§ Goal of the exercise
Can you pull out every line of the records below and reproduce each one unchanged?

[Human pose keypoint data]
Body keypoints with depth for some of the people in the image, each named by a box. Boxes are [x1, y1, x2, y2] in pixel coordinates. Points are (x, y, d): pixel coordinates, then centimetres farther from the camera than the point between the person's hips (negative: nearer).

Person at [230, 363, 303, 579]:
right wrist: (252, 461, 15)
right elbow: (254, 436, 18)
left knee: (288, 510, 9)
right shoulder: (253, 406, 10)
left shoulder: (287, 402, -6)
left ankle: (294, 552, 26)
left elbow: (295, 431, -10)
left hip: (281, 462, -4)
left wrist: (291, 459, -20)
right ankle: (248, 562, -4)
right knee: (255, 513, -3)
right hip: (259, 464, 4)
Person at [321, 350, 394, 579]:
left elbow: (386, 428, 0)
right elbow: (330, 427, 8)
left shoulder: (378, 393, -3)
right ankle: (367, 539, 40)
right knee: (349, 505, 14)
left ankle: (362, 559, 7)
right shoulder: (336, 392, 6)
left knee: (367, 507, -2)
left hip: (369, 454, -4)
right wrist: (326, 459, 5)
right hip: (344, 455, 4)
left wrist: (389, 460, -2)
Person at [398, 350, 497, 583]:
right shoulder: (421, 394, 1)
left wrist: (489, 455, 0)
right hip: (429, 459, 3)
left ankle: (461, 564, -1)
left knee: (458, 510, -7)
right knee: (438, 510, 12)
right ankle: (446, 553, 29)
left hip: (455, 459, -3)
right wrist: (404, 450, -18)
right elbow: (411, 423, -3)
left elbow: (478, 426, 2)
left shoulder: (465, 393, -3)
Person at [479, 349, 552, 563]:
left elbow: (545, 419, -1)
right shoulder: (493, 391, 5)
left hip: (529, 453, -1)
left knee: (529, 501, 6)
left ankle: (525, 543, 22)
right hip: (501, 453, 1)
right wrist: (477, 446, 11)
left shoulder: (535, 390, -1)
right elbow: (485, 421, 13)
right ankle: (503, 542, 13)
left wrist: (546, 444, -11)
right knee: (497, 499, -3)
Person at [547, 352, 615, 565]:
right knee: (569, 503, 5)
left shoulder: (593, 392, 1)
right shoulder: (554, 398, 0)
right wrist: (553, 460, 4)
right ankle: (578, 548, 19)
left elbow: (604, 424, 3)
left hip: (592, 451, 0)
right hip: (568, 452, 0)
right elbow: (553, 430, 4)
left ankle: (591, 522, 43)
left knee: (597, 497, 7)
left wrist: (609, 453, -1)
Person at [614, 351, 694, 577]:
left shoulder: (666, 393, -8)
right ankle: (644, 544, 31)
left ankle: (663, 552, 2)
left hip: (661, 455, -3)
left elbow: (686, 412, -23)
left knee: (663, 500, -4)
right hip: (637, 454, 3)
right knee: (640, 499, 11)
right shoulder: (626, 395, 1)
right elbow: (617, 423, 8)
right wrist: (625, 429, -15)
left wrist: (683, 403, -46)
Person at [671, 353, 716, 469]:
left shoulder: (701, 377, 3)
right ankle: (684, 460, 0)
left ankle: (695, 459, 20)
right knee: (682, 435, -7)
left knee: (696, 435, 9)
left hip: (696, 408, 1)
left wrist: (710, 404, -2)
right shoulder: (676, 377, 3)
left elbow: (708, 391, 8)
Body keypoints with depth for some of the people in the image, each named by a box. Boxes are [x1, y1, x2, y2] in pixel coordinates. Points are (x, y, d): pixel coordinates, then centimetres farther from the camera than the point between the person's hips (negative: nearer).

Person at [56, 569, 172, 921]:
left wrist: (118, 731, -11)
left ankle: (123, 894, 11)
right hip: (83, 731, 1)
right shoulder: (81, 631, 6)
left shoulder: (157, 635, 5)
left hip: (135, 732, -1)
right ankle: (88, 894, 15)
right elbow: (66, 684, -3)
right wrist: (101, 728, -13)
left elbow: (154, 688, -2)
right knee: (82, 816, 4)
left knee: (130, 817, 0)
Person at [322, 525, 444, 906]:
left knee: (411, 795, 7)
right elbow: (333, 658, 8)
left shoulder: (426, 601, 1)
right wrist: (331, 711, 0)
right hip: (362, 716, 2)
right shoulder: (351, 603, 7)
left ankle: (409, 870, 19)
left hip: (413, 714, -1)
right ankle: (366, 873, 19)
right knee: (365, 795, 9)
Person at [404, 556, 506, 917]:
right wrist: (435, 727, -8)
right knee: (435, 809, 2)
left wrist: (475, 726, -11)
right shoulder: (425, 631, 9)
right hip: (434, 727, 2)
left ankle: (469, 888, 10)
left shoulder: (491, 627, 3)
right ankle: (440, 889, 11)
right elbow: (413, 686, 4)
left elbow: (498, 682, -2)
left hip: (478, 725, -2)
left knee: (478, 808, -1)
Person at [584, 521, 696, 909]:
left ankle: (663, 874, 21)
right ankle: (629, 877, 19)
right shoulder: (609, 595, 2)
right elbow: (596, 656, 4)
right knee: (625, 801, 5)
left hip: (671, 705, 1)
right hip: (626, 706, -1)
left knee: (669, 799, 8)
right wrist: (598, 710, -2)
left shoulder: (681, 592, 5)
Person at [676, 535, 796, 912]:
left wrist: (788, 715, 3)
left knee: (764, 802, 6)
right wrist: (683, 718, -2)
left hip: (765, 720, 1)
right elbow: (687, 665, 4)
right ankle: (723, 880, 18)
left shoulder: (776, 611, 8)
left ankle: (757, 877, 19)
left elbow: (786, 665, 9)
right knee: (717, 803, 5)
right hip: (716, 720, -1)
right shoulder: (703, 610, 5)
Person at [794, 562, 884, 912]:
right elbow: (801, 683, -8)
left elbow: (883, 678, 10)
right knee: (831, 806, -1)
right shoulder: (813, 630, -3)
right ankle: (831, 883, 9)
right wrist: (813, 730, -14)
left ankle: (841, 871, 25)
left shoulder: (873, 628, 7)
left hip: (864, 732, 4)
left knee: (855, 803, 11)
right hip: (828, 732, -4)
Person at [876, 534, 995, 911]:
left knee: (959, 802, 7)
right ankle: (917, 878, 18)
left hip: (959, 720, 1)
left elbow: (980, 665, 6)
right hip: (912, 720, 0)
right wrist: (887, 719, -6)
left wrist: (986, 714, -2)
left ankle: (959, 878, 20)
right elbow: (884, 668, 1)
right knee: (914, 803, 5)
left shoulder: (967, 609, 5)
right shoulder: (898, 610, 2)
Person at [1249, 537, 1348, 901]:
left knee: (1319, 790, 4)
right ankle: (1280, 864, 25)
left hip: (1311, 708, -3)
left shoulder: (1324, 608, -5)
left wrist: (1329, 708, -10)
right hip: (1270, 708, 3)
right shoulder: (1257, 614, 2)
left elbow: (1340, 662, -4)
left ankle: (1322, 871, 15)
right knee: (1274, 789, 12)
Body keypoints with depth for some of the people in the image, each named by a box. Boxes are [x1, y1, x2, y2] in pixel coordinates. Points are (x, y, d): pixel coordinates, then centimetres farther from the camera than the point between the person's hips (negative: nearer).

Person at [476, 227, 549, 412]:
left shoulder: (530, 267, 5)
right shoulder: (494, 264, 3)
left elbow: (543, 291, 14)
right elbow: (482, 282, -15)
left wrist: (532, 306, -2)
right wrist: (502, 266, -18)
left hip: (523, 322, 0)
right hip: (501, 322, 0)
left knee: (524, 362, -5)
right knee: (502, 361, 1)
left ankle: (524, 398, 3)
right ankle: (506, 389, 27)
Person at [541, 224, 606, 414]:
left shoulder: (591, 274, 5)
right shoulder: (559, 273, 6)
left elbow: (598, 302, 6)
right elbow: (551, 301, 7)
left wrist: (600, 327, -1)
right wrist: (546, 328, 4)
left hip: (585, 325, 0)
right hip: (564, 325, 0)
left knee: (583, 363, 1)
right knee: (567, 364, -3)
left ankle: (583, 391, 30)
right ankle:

§ Solution below
Body keypoints with depth for some of the people in the image, each named by a box. Boxes are [x1, y1, x2, y2] in pixel coordinates. Points are (x, y, d): pixel coordinates, then centimetres farther from the camera than the point between the person's hips (negative: nearer).

Person at [230, 363, 303, 579]:
right wrist: (252, 461, 15)
right elbow: (254, 436, 18)
left knee: (288, 510, 9)
right shoulder: (253, 406, 10)
left shoulder: (287, 402, -6)
left ankle: (294, 552, 26)
left elbow: (295, 431, -10)
left hip: (281, 462, -4)
left wrist: (291, 459, -20)
right ankle: (248, 562, -4)
right knee: (255, 513, -3)
right hip: (259, 464, 4)
Person at [321, 350, 394, 579]:
left elbow: (386, 428, 0)
right elbow: (330, 427, 8)
left shoulder: (378, 393, -3)
right ankle: (367, 539, 40)
right knee: (349, 505, 14)
left ankle: (362, 559, 7)
right shoulder: (336, 392, 6)
left knee: (367, 507, -2)
left hip: (369, 454, -4)
right wrist: (326, 459, 5)
right hip: (344, 455, 4)
left wrist: (389, 460, -2)
Person at [398, 350, 497, 583]:
right shoulder: (421, 394, 1)
left wrist: (489, 455, 0)
right hip: (429, 459, 3)
left ankle: (461, 564, -1)
left knee: (458, 510, -7)
right knee: (438, 510, 12)
right ankle: (446, 553, 29)
left hip: (455, 459, -3)
right wrist: (404, 450, -18)
right elbow: (411, 423, -3)
left elbow: (478, 426, 2)
left shoulder: (465, 393, -3)
Person at [479, 349, 552, 563]:
left elbow: (545, 419, -1)
right shoulder: (493, 391, 5)
left hip: (529, 453, -1)
left knee: (529, 501, 6)
left ankle: (525, 543, 22)
right hip: (501, 453, 1)
right wrist: (477, 446, 11)
left shoulder: (535, 390, -1)
right elbow: (485, 421, 13)
right ankle: (503, 542, 13)
left wrist: (546, 444, -11)
right knee: (497, 499, -3)
Person at [547, 352, 615, 565]:
right knee: (569, 503, 5)
left shoulder: (593, 392, 1)
right shoulder: (554, 398, 0)
right wrist: (553, 460, 4)
right ankle: (578, 548, 19)
left elbow: (604, 424, 3)
left hip: (592, 451, 0)
right hip: (568, 452, 0)
right elbow: (553, 430, 4)
left ankle: (591, 522, 43)
left knee: (597, 497, 7)
left wrist: (609, 453, -1)
Person at [614, 351, 694, 577]:
left shoulder: (666, 393, -8)
right ankle: (644, 544, 31)
left ankle: (663, 552, 2)
left hip: (661, 455, -3)
left elbow: (686, 412, -23)
left knee: (663, 500, -4)
right hip: (637, 454, 3)
right knee: (640, 499, 11)
right shoulder: (626, 395, 1)
right elbow: (617, 423, 8)
right wrist: (625, 429, -15)
left wrist: (683, 403, -46)
Person at [671, 353, 716, 469]:
left shoulder: (701, 377, 3)
right ankle: (684, 460, 0)
left ankle: (695, 459, 20)
right knee: (682, 435, -7)
left knee: (696, 435, 9)
left hip: (696, 408, 1)
left wrist: (710, 404, -2)
right shoulder: (676, 377, 3)
left elbow: (708, 391, 8)
Body keypoints with depth for some of the people in the image, each named by a box. Boxes are [x1, y1, x2, y2] in pixel coordinates. Points are (x, y, d): pixel coordinates, then centimetres farther from the camera than the point between the person's hips (negative: nearer).

Person at [56, 569, 172, 921]:
left wrist: (118, 731, -11)
left ankle: (123, 894, 11)
right hip: (83, 731, 1)
right shoulder: (81, 631, 6)
left shoulder: (157, 635, 5)
left hip: (135, 732, -1)
right ankle: (88, 894, 15)
right elbow: (66, 684, -3)
right wrist: (101, 728, -13)
left elbow: (154, 688, -2)
right knee: (82, 816, 4)
left knee: (130, 817, 0)
Person at [322, 525, 444, 906]:
left knee: (411, 795, 7)
right elbow: (333, 658, 8)
left shoulder: (426, 601, 1)
right wrist: (331, 711, 0)
right hip: (362, 716, 2)
right shoulder: (351, 603, 7)
left ankle: (409, 870, 19)
left hip: (413, 714, -1)
right ankle: (366, 873, 19)
right knee: (365, 795, 9)
Person at [404, 556, 506, 917]:
right wrist: (435, 727, -8)
right knee: (435, 809, 2)
left wrist: (475, 726, -11)
right shoulder: (425, 631, 9)
right hip: (434, 727, 2)
left ankle: (469, 888, 10)
left shoulder: (491, 627, 3)
right ankle: (440, 889, 11)
right elbow: (413, 686, 4)
left elbow: (498, 682, -2)
left hip: (478, 725, -2)
left knee: (478, 808, -1)
Person at [584, 521, 696, 909]:
left ankle: (663, 874, 21)
right ankle: (629, 877, 19)
right shoulder: (609, 595, 2)
right elbow: (596, 656, 4)
right knee: (625, 801, 5)
left hip: (671, 705, 1)
right hip: (626, 706, -1)
left knee: (669, 799, 8)
right wrist: (598, 710, -2)
left shoulder: (681, 592, 5)
Person at [676, 535, 796, 912]:
left wrist: (788, 715, 3)
left knee: (764, 802, 6)
right wrist: (683, 718, -2)
left hip: (765, 720, 1)
right elbow: (687, 665, 4)
right ankle: (723, 880, 18)
left shoulder: (776, 611, 8)
left ankle: (757, 877, 19)
left elbow: (786, 665, 9)
right knee: (717, 803, 5)
right hip: (716, 720, -1)
right shoulder: (703, 610, 5)
Person at [794, 562, 884, 912]:
right elbow: (801, 683, -8)
left elbow: (883, 678, 10)
right knee: (831, 806, -1)
right shoulder: (813, 630, -3)
right ankle: (831, 883, 9)
right wrist: (813, 730, -14)
left ankle: (841, 871, 25)
left shoulder: (873, 628, 7)
left hip: (864, 732, 4)
left knee: (855, 803, 11)
right hip: (828, 732, -4)
Person at [876, 534, 995, 911]:
left knee: (959, 802, 7)
right ankle: (917, 878, 18)
left hip: (959, 720, 1)
left elbow: (980, 665, 6)
right hip: (912, 720, 0)
right wrist: (887, 719, -6)
left wrist: (986, 714, -2)
left ankle: (959, 878, 20)
right elbow: (884, 668, 1)
right knee: (914, 803, 5)
left shoulder: (967, 609, 5)
right shoulder: (898, 610, 2)
Person at [1249, 537, 1348, 901]:
left knee: (1319, 790, 4)
right ankle: (1280, 864, 25)
left hip: (1311, 708, -3)
left shoulder: (1324, 608, -5)
left wrist: (1329, 708, -10)
right hip: (1270, 708, 3)
right shoulder: (1257, 614, 2)
left elbow: (1340, 662, -4)
left ankle: (1322, 871, 15)
right knee: (1274, 789, 12)
Body keypoints with depth for some of the people in the image, each named by a box. Boxes are [x1, y1, x2, y2] in pixel coordinates. Points are (x, y, d): pixel coordinates, then centimetres farther from the camera than the point between the person's hips (negative: nearer).

Person at [476, 227, 549, 412]:
left shoulder: (530, 267, 5)
right shoulder: (494, 264, 3)
left elbow: (543, 291, 14)
right elbow: (482, 282, -15)
left wrist: (532, 306, -2)
right wrist: (502, 266, -18)
left hip: (523, 322, 0)
right hip: (501, 322, 0)
left knee: (524, 362, -5)
right knee: (502, 361, 1)
left ankle: (524, 398, 3)
right ankle: (506, 389, 27)
Person at [541, 224, 606, 414]:
left shoulder: (591, 274, 5)
right shoulder: (559, 273, 6)
left elbow: (598, 302, 6)
right elbow: (551, 301, 7)
left wrist: (600, 327, -1)
right wrist: (546, 328, 4)
left hip: (585, 325, 0)
right hip: (564, 325, 0)
left knee: (583, 363, 1)
right knee: (567, 364, -3)
left ankle: (583, 391, 30)
right ankle:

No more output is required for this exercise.